Likewise with President Obama himself. In an off-year election, Democrats desperately needed their base voters to show up…people who’d voted for Barack Obama twice. Hiding from him wasn’t going to keep the Republicans from tying candidates to him, and in practice it made him look weak and made them look cowardly. Nobody bought it! All it did was undercut candidates’ credibility and depress their supporters. The results? Just look at Allison Lundergen Grimes, who got fewer votes in Kentucky in 2014 than Obama did in 2008.

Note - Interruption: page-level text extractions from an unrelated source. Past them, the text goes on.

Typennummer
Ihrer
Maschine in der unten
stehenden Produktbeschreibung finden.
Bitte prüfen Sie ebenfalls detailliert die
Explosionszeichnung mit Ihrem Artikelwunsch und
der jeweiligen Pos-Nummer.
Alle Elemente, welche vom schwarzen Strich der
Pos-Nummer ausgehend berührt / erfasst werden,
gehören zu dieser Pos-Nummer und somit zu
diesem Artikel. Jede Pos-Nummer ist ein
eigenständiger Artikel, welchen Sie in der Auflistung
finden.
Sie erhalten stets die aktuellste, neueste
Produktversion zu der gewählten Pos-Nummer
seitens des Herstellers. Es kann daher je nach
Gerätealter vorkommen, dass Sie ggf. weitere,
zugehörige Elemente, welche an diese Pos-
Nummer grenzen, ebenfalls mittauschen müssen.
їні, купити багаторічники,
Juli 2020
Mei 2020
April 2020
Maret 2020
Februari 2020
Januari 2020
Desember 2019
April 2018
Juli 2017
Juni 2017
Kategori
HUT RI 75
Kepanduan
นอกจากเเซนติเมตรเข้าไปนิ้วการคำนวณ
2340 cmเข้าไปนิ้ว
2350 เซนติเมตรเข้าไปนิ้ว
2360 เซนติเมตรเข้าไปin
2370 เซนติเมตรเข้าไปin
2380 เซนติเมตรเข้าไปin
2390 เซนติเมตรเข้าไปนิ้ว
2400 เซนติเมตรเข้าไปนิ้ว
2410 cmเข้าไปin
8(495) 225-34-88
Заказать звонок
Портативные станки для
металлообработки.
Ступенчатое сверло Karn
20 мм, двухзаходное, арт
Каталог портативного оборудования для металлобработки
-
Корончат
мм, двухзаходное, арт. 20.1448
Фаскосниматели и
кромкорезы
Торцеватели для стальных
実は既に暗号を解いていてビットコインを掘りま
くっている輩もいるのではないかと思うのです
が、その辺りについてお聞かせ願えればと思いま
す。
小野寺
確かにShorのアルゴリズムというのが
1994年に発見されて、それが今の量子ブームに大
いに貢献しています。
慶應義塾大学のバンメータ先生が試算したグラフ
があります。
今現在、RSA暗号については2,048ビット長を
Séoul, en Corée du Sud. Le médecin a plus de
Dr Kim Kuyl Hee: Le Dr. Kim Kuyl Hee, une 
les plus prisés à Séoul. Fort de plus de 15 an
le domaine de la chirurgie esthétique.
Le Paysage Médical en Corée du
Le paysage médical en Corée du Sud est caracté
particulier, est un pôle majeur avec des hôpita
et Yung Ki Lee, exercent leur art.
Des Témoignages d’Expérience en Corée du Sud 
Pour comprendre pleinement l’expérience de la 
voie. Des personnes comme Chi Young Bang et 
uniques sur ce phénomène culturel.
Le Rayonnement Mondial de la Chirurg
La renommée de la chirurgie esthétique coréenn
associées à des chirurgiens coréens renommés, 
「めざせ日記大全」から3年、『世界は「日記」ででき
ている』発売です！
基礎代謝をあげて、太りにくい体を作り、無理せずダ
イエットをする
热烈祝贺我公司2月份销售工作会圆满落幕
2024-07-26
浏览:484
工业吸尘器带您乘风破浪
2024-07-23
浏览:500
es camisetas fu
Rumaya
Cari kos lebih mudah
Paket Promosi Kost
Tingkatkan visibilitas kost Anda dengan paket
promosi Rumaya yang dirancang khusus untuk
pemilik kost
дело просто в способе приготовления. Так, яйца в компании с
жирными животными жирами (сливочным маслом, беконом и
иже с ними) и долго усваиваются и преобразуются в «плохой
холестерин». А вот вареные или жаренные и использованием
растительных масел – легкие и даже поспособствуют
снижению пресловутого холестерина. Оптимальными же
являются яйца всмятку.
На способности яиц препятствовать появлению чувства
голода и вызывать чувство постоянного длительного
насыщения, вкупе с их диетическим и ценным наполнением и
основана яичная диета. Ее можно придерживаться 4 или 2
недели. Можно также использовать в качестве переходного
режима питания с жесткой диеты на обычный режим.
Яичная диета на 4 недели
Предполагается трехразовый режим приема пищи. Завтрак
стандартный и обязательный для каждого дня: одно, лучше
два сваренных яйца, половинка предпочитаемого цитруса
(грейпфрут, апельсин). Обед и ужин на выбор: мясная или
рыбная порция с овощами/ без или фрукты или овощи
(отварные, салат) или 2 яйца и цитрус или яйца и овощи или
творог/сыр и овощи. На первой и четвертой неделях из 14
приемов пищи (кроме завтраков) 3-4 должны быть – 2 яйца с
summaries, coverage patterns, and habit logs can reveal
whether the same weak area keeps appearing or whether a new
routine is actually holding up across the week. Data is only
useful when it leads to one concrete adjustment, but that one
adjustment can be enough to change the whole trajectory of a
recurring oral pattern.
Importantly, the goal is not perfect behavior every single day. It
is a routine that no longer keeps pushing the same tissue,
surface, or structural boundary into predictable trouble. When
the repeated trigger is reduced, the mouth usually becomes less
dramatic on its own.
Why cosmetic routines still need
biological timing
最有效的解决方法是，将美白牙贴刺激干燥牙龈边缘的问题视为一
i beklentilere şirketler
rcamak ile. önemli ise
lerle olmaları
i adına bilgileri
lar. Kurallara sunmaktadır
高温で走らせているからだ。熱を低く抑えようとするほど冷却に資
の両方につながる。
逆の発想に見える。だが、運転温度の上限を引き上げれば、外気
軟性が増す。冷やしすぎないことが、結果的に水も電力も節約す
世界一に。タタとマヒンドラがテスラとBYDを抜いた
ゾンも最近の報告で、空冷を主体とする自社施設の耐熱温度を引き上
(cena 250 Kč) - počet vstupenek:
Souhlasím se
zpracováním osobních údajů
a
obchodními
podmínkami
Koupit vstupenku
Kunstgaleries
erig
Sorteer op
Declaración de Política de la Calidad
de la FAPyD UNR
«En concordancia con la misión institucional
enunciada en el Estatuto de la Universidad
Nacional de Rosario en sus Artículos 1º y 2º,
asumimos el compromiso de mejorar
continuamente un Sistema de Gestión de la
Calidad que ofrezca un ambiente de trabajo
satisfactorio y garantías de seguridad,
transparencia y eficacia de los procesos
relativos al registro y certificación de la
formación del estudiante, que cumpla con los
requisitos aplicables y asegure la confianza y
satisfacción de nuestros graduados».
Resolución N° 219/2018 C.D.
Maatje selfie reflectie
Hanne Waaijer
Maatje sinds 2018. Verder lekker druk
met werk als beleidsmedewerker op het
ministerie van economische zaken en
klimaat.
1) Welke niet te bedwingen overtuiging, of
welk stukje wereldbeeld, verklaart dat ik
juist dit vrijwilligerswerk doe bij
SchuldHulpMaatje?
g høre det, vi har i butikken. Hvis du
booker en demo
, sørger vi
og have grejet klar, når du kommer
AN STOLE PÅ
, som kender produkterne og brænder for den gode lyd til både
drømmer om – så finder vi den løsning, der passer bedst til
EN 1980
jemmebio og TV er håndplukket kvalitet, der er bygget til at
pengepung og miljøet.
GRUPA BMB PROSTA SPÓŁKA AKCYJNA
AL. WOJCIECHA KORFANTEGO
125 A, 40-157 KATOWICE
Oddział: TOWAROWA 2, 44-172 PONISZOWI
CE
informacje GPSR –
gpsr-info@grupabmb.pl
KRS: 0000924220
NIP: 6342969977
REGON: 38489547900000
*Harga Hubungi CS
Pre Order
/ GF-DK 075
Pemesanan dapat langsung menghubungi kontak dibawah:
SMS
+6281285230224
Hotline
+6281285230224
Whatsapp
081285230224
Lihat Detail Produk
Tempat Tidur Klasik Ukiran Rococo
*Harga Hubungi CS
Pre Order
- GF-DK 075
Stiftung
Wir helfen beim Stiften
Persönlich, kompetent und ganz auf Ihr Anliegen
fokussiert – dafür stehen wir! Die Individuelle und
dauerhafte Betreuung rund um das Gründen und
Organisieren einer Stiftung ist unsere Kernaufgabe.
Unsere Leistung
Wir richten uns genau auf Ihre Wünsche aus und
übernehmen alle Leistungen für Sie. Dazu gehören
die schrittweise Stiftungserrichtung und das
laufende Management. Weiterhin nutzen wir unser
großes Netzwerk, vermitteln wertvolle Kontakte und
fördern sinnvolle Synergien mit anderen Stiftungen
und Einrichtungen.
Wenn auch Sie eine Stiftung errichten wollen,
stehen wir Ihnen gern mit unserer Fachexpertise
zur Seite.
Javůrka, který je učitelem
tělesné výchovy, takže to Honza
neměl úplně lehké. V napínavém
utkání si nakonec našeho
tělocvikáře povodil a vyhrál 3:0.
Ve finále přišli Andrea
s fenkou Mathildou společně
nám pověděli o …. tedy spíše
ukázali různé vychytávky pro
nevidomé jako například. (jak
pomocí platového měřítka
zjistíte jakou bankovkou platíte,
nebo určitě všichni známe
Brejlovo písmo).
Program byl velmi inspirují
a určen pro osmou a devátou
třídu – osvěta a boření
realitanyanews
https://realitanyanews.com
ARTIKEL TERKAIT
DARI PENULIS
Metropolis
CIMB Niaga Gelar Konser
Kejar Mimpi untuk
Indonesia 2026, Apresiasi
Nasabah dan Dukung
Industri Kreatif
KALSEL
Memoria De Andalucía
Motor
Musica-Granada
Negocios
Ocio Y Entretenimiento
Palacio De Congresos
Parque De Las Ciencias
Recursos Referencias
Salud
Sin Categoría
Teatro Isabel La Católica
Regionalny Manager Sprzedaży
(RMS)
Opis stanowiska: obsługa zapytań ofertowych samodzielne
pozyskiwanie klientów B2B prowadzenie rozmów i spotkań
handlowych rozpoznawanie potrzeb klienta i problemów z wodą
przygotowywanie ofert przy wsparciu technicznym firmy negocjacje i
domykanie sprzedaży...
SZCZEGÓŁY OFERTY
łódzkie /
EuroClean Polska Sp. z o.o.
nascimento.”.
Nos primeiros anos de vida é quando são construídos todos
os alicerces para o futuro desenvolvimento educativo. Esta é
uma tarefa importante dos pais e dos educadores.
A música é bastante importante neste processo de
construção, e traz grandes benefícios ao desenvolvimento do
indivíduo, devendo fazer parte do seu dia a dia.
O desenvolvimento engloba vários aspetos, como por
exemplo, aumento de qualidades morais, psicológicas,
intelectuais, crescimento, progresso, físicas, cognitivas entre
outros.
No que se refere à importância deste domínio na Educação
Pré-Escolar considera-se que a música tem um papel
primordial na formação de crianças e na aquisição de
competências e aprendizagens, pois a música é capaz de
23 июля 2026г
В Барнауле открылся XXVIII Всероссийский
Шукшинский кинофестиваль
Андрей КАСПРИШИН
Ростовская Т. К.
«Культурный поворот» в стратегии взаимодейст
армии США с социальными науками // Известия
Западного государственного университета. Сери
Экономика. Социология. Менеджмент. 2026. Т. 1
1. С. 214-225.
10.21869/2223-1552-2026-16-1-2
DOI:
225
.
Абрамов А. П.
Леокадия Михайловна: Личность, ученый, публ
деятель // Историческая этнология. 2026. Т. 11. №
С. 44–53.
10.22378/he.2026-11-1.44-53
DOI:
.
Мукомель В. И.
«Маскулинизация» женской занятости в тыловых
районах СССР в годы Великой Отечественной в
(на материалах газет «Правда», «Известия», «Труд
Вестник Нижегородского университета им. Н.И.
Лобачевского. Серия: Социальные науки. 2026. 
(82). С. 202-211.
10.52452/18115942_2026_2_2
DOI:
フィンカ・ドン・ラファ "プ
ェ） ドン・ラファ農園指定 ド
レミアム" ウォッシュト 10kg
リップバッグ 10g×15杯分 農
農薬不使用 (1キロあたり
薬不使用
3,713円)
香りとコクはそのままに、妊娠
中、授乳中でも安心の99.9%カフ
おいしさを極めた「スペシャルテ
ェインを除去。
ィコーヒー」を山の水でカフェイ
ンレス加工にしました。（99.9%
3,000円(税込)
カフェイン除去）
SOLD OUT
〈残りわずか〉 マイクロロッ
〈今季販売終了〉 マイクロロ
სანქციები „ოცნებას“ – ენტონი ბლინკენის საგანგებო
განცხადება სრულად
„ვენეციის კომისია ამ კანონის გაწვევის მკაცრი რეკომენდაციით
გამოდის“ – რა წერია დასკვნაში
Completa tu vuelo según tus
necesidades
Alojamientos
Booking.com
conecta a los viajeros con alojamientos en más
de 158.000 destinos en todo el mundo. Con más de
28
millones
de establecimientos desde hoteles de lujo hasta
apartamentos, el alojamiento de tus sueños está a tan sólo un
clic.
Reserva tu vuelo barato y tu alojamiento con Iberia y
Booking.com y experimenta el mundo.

Another mistake? NOT running on an improving economy. It’s true that the benefits have trickled down to everyone, and many people FEEL as though the country isn’t recovering, but it’s also true that Democrats didn’t do much to change that narrative. Why not run some ads to highlight things that ARE working? My basic question about all of this: can someone please tell me how embracing Obamacare, Obama and the economy could possibly have made Democrats do WORSE than they actually did? Those decisions are defensible if you’re talking about a single candidate, but they amount to political malpractice when EVERY candidate does it. A tragedy of the commons! And for Democrats, a tragedy at the ballot box.

And while it’s possible that endless “we’re going to lose” fundraising emails also played a role in persuading Democratic voters to stay home last weekend, I think the on-the-ground staff mainly did their jobs right. They were buying ads efficiently and in bulk and knocking on doors across the country, and they didn’t lack for bodies: DC cleared out in the two or three weeks before the election, with many of the experienced field staff I know heading out to the states for the final push. But good decisions and hard work on a micro level cannot make up for bad conditions and terrible strategy at the top, since campaign mechanics can only do so much:

I think we CAN point to elections in which good organizing and outreach made critical difference — Virginia’s 2013 statewide elections come to mind, for instance, and you can make a good argument that Mitt Romney would have beaten Barack Obama in 2012 had the latter not run an epic data-targeted turnout operation. But most field organizers I’ve spoken with over the years talk about even the best grassroots outreach being good for maybe two or three percentage points, enough to win a tight race but not enough to close the gap if the fundamentals put you behind by a whole lot more.

Fundamentals put Democrats behind by a whole lot more in 2014, and bad strategic decisions kept them there. Welcome, Majority Leader McConnell.